[Users] Re: Request for discussion: t_relay() internal error processing

Tue Sep 5 18:05:04 CEST 2006

>>    2) t_relay will return several error codes:
>>          -1 = no transaction created -> need to use sl_* functions
>>          -2 = transaction created, relay failed -> may destroy 

If I understand this correctly, the difference between these two
return codes really has to do with who it is that cares about it...

-2 relates to this exact call, at this exact moment,
chances are the very next call the openser box handles will be OK.

It looks to me like -1 means serious trouble, for the entire call
switching platform.  It sounds like it could happen because of a
resource shortage (memory), possibly because of a bug in openser, 
or a bug in the openser.cfg.  If you get -1 once, then the chances that
you'll get the same code on the next call are very high.

Let's say we've run out of memory.  Then, what tools are available at
the openser.cfg script level that can handle this?  Is there a way to
force some internal garbage collection?  Or to do a warm-restart
(e.g., trash all transactions, but not registrations)?

My point here is this: if I'm right about -1 meaning serious trouble
that is likely to mean serious problems from now on, then this is a more
general problem than just t_relay, and much bigger than just handling this
one call or a call to one particular neighbour.

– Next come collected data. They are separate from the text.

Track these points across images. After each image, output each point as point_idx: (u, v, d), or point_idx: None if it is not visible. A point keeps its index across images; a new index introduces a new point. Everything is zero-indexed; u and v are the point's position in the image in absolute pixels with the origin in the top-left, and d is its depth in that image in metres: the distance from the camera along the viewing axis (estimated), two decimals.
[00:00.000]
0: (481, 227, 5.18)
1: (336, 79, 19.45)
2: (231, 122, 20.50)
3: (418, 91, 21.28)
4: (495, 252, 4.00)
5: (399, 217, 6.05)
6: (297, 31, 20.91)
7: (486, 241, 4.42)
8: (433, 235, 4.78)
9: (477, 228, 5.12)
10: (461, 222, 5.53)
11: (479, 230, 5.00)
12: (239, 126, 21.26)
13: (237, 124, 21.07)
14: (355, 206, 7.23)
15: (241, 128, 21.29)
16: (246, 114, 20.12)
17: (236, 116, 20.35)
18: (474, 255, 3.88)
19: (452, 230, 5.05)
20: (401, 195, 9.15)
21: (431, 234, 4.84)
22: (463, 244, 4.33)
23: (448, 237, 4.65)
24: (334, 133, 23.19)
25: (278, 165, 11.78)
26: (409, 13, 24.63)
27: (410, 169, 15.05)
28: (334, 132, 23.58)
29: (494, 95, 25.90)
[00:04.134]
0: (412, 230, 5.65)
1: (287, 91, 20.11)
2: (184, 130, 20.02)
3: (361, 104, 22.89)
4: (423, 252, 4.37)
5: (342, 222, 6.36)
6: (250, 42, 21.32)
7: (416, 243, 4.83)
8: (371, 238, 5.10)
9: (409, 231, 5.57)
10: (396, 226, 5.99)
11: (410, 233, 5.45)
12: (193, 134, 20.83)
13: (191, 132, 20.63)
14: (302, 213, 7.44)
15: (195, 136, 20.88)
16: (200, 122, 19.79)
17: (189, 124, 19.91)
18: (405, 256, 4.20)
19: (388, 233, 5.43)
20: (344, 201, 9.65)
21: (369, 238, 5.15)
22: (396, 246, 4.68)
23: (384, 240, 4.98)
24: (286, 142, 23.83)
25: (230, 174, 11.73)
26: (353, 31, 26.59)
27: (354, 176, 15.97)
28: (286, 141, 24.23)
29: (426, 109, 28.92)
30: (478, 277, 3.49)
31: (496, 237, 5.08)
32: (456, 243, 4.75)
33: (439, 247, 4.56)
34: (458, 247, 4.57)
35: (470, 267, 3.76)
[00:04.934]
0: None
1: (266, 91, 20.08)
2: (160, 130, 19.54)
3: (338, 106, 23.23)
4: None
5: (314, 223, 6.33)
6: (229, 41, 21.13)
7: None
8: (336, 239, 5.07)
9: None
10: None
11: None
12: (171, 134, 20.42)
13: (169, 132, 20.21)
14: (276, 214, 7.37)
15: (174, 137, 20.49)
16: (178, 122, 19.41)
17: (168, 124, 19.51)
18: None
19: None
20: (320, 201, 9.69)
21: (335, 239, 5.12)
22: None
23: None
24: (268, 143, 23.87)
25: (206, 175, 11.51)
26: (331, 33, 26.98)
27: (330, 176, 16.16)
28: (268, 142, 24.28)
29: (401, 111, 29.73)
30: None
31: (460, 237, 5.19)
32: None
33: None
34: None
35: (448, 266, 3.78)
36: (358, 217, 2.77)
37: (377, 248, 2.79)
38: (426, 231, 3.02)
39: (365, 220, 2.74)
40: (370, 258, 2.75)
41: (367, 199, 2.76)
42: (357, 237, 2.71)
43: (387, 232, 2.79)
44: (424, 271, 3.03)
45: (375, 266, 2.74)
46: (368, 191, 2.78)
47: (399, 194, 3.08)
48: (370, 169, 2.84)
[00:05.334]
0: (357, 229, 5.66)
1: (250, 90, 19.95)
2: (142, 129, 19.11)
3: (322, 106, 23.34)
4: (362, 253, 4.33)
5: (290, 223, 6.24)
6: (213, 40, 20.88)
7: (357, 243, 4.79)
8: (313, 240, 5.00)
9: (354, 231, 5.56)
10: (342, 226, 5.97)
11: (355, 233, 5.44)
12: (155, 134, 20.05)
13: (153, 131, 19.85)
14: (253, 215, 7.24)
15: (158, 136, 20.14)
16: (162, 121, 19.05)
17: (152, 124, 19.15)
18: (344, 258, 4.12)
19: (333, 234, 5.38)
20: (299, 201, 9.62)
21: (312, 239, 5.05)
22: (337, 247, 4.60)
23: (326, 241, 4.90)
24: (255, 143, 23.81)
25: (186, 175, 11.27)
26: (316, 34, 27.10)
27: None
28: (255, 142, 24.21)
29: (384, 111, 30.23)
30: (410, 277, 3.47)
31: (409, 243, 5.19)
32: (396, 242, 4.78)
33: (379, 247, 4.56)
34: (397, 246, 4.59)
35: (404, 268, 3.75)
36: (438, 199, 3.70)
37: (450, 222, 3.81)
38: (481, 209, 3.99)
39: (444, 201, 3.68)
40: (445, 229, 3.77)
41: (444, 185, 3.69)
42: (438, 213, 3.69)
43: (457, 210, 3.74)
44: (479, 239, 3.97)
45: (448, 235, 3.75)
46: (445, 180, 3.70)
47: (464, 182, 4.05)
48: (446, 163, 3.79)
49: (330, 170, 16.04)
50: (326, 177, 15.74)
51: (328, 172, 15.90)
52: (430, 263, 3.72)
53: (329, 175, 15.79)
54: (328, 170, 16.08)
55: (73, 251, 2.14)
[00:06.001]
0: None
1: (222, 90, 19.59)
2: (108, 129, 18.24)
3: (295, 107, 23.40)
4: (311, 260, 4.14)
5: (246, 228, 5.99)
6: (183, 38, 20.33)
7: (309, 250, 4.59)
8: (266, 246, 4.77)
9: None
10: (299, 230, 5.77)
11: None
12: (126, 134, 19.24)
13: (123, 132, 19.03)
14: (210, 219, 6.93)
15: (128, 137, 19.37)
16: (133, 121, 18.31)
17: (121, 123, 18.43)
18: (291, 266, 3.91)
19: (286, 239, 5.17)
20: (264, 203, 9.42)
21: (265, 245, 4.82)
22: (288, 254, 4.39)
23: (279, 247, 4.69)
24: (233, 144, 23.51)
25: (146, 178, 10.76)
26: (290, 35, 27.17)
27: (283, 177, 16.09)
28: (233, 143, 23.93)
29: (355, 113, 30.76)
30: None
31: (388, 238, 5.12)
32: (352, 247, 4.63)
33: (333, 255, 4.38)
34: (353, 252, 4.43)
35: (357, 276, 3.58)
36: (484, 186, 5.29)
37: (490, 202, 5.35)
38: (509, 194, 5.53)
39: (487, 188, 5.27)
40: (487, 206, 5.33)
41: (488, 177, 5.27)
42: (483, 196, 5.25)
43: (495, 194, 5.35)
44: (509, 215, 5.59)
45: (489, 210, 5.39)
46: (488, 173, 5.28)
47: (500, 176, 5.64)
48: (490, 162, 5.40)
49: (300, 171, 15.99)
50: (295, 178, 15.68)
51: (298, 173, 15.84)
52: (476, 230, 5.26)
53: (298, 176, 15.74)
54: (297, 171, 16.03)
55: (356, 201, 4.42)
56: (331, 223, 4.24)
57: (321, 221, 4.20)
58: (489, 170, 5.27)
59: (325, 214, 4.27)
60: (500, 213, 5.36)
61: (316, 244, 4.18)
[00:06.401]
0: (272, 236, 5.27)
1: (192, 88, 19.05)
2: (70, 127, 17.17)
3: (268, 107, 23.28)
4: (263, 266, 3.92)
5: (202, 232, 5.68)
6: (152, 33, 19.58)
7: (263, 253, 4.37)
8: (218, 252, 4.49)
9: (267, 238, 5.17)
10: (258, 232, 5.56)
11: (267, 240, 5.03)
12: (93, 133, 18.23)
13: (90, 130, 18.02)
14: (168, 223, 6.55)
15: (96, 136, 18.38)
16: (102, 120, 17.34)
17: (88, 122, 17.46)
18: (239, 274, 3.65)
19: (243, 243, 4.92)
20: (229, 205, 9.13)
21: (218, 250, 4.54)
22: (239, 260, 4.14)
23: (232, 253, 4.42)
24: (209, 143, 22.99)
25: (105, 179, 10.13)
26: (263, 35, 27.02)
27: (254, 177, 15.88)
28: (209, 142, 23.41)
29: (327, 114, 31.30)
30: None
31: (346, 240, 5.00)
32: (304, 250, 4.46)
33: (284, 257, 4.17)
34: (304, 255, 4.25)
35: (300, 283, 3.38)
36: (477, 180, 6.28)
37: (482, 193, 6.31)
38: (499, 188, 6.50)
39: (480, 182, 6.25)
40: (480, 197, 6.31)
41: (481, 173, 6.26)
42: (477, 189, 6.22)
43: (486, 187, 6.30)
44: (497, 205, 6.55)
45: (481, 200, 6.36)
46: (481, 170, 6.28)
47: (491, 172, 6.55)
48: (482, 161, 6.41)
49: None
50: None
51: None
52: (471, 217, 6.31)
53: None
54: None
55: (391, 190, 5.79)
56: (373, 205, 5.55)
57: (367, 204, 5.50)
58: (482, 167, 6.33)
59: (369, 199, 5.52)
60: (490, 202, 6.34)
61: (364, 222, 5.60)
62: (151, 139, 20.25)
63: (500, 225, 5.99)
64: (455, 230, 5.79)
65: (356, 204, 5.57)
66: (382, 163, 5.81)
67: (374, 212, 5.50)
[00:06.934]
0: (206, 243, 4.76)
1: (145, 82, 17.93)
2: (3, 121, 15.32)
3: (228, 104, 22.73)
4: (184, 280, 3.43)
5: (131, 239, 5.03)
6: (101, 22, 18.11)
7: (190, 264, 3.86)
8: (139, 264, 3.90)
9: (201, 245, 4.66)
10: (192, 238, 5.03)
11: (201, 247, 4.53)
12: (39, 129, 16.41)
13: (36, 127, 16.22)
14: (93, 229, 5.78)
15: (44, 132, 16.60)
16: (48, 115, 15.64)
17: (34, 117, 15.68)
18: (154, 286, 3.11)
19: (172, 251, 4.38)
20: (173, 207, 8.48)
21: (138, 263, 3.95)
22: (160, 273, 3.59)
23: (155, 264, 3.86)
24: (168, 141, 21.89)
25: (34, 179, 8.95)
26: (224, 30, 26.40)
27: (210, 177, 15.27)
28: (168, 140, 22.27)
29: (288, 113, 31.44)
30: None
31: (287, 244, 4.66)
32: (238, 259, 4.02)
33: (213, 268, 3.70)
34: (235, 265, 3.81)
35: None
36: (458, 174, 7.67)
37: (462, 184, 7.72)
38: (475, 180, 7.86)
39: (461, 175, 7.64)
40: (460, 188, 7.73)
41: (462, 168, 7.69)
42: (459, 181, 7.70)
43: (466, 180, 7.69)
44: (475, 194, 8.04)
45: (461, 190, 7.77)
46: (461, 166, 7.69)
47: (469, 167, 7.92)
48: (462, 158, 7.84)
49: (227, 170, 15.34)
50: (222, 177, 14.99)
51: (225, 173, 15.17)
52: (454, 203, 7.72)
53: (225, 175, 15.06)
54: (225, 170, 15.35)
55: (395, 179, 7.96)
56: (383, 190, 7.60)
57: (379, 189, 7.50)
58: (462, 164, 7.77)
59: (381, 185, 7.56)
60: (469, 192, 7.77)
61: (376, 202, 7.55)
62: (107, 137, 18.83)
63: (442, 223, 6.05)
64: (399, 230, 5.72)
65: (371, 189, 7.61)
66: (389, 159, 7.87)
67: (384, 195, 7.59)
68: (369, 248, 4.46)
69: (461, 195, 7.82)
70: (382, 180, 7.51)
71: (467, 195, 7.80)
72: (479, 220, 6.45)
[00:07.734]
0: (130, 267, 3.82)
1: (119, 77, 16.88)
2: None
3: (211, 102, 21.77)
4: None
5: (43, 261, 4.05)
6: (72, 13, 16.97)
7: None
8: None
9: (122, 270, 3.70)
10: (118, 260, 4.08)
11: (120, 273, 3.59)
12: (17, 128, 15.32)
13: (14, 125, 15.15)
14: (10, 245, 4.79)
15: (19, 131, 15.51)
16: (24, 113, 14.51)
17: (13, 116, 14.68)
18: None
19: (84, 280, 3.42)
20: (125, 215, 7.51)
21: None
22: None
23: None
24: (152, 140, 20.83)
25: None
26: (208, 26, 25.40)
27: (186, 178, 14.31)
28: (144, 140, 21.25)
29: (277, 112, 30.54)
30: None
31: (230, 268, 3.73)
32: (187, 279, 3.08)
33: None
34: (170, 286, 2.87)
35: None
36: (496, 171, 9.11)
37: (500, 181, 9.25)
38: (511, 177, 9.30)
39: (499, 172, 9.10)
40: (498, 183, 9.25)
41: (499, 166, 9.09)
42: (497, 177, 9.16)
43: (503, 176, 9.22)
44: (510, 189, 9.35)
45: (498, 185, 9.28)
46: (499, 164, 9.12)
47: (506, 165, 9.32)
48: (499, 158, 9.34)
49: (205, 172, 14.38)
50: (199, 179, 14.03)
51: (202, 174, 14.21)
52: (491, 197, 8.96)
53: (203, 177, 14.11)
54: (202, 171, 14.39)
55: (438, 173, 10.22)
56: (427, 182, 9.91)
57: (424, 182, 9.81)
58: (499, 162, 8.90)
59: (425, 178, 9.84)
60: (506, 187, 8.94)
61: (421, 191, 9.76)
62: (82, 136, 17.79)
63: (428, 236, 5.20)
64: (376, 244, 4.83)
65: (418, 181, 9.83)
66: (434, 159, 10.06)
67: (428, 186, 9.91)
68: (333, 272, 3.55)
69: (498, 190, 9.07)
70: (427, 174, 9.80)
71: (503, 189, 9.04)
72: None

It's true that the application may halt and catch fire, but there are
plenty of errors that are catchable by openser and the larger question
seems to be:  what do we do then?

If there were script-level tools that could be used to try to manage
the failure, possibly clean up (in a large way) and try to keep going,
then maybe we should have openser_failure route blocks that the
user can register with openser to handle various errors.

Thanks,
-mark